## SOURCE EXTRACT

In [1]:
import pandas as pd
import plotly.express as px
import plotly.graph_objects as go
from plotly.subplots import make_subplots

from functions_hypo_2 import *

### Read and Clean Main Data File

In [94]:
df_main = pd.read_csv('data/df_main.csv').drop(columns=["Unnamed: 0"])

In [95]:
df_main.head(3)

Unnamed: 0,country_name,date,parameter,product,value,unit,year
0,Austria,12/1/2023,Net Electricity Production,Electricity,6783,GWh,2023
1,Austria,12/1/2023,Net Electricity Production,Total Combustible Fuels,1747,GWh,2023
2,Austria,12/1/2023,Net Electricity Production,"Coal, Peat and Manufactured Gases",167,GWh,2023


### Read, Clean and Merge Demographic Data

Load population and area data for EU countries:
- Population Data for each Country: [Eurostat](https://ec.europa.eu/eurostat/databrowser/view/DEMO_GIND__custom_7127262/default/table)
- Area Data for each Country: [Eurostat](https://ec.europa.eu/eurostat/databrowser/view/reg_area3__custom_11352231/bookmark/table?lang=en&bookmarkId=fabcfca6-4abb-4a84-ac1c-7bb335af436a)

In [96]:
# Load demographic data (Population and Area)
df_pop = pd.read_csv("data/eu_country_population.csv")
df_area = pd.read_csv("data/eu_country_area.csv")

# Rename columns
df_pop = df_pop.rename(columns={'OBS_VALUE': "population"})
df_area = df_area.rename(columns={'OBS_VALUE': "area_[km2]"})

## THE EXERCISE
Reproduce the entire notebook extract on loading electricity and demographic data, character for character.

Dataset records:
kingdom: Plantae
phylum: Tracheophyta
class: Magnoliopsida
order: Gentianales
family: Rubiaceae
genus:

## COMPLETED EXERCISE
In [1]:
import pandas as pd
import plotly.express as px
import plotly.graph_objects as go
from plotly.subplots import make_subplots

from functions_hypo_2 import *

### Read and Clean Main Data File

In [94]:
df_main = pd.read_csv('data/df_main.csv').drop(columns=["Unnamed: 0"])

In [95]:
df_main.head(3)

Unnamed: 0,country_name,date,parameter,product,value,unit,year
0,Austria,12/1/2023,Net Electricity Production,Electricity,6783,GWh,2023
1,Austria,12/1/2023,Net Electricity Production,Total Combustible Fuels,1747,GWh,2023
2,Austria,12/1/2023,Net Electricity Production,"Coal, Peat and Manufactured Gases",167,GWh,2023


### Read, Clean and Merge Demographic Data

Load population and area data for EU countries:
- Population Data for each Country: [Eurostat](https://ec.europa.eu/eurostat/databrowser/view/DEMO_GIND__custom_7127262/default/table)
- Area Data for each Country: [Eurostat](https://ec.europa.eu/eurostat/databrowser/view/reg_area3__custom_11352231/bookmark/table?lang=en&bookmarkId=fabcfca6-4abb-4a84-ac1c-7bb335af436a)

In [96]:
# Load demographic data (Population and Area)
df_pop = pd.read_csv("data/eu_country_population.csv")
df_area = pd.read_csv("data/eu_country_area.csv")

# Rename columns
df_pop = df_pop.rename(columns={'OBS_VALUE': "population"})
df_area = df_area.rename(columns={'OBS_VALUE': "area_[km2]"})